> ...prefer to say it the other way ... if your evidence is actual,
> it shows the other groups are disconnected with this one.
> 
> I agree, but either way there is a disconnect.

Eric,

One simple way to cure the disconnect would be to actually read the
drafts that you are quoting, starting with the H/H local addresses
specification. I am familiar with several of these drafts, and you
appear to be way off base:

- http://www.ietf.org/internet-drafts/draft-ietf-nsis-nslp-natfw-00.txt
        Deals with signaling, i.e. how to learn the mappings established
by a
        NAT. Fundamentally a "NAT traversal" technology, made necessary
to 
        remedy the effect of NAT. Certainly not a NAT advocacy paper.

-
http://www.ietf.org/internet-drafts/draft-takeda-symmetric-nat-traversal
-00.txt
        Tries to define an extension of the STUN technology to traverse
NAT. 
        Again, NAT remedy rather than NAT advocacy.

- http://www.ietf.org/internet-drafts/draft-ford-midcom-p2p-01.txt
        Describes the state of the art in traversal techniques for IPv4
NAT,
        and recommends ways for these NATs to allow P2P traffic. Never
        mentions IPv6.

- http://www.ietf.org/internet-drafts/draft-ietf-nat-natmib-07.txt
        Definition of a MIB for controlling NAT. Also used by MIDCOM to
        specify NAT traversal technologies.

- http://www.ietf.org/internet-drafts/draft-huitema-v6ops-teredo-00.txt
        Describes how to allocate global IPv6 addresses so hosts behind 
        An IPv4 NAT could behave as if directly connected to the IPv6 
        Internet.

- http://www.ietf.org/internet-drafts/draft-ietf-ipsec-nat-t-ike-07.txt
        Negotiation of NAT traversal for IPSEC traffic.

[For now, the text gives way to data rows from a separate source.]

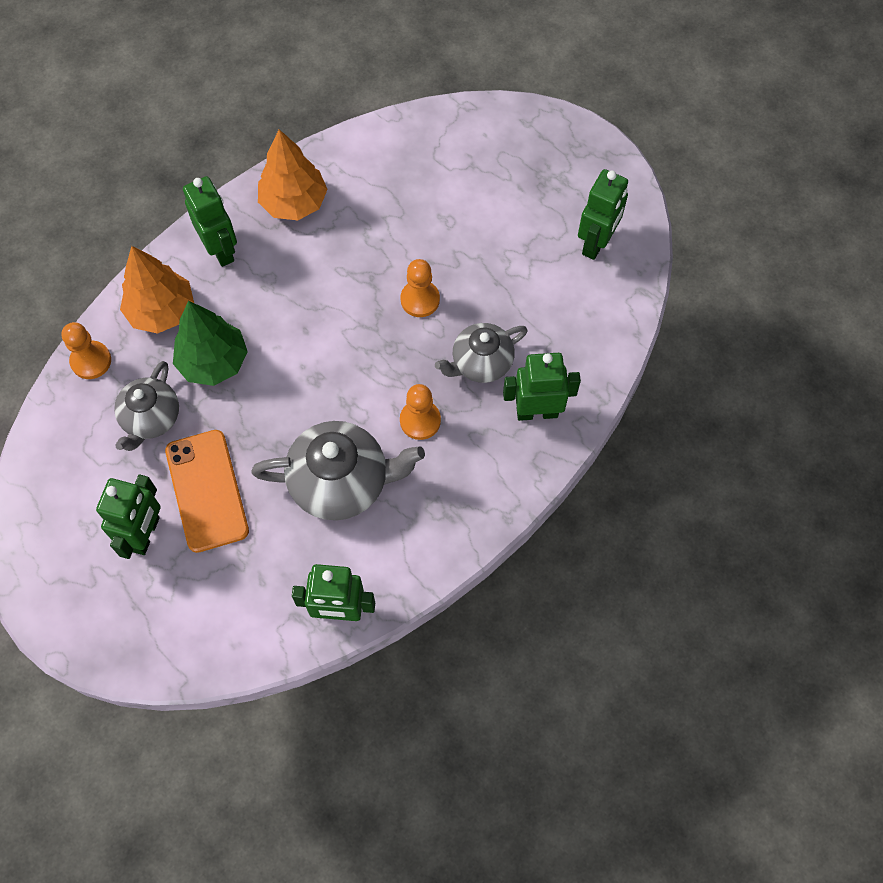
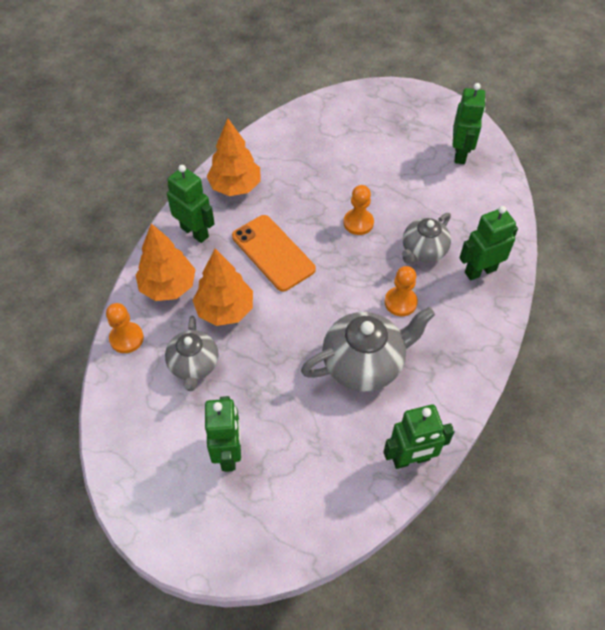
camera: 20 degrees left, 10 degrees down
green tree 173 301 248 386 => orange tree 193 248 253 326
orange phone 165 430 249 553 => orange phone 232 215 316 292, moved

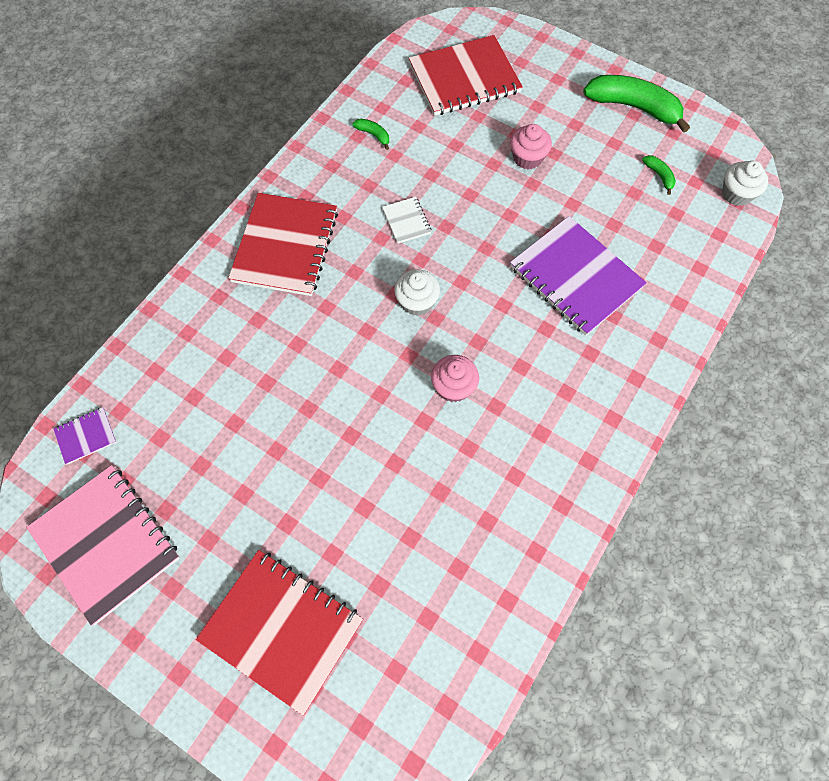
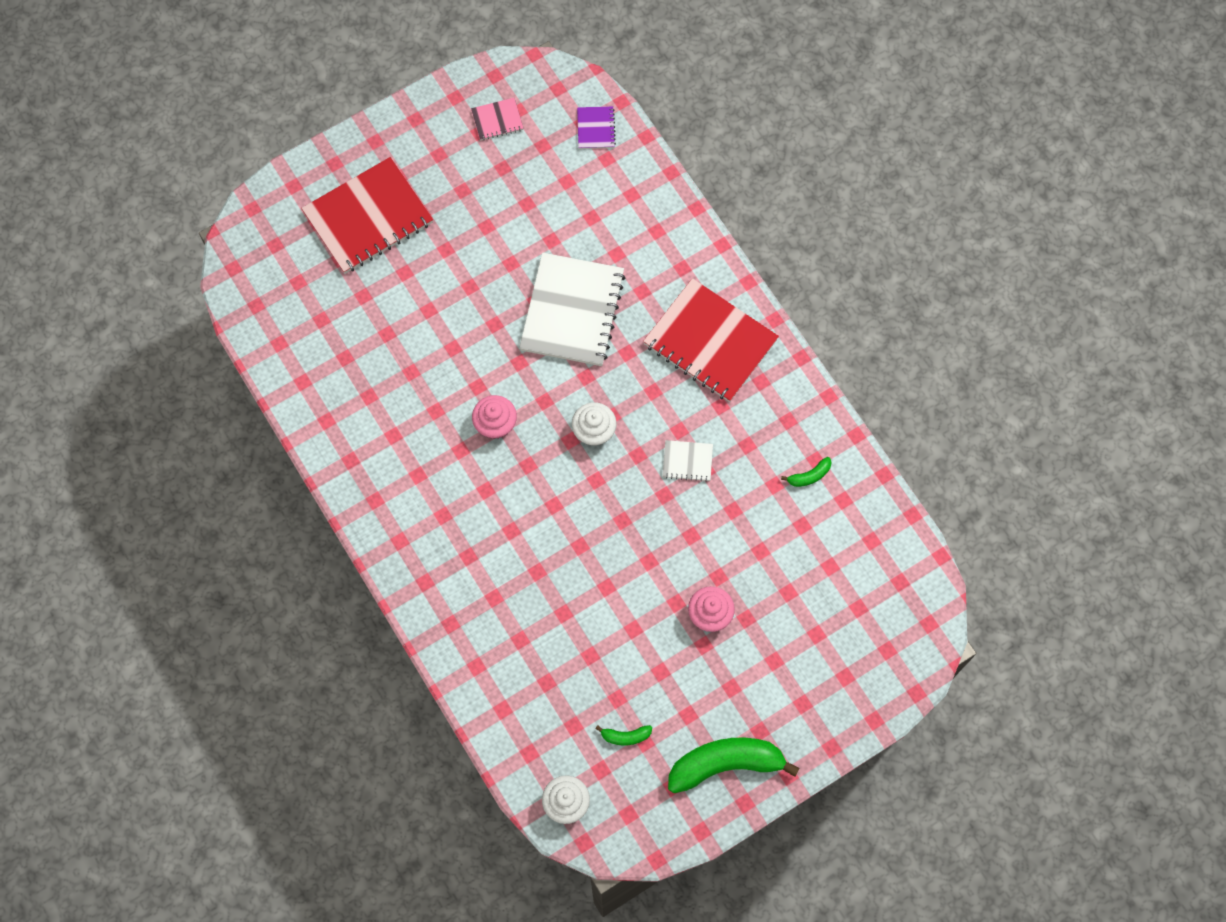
camera: 115 degrees right, 5 degrees up
red notebook 409 35 523 116 => nothing
green banana 583 75 690 133 => green banana 668 738 800 793, 150 degrees counterclockwise
purple notebook 510 216 647 336 => nothing
pink notebook 26 465 180 626 => pink notebook 471 98 524 141, x0.44
nothing => white notebook 519 253 625 366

In fact, a common point of all these drafts is to try to bypass the NAT,
to obtain global connectivity despites the NAT, often using side effects
of the NAT implementation. Most of that work is driven by application
developers who are making their best to make NAT go away. None of these
drafts is an advocacy for NAT, quite the contrary in fact.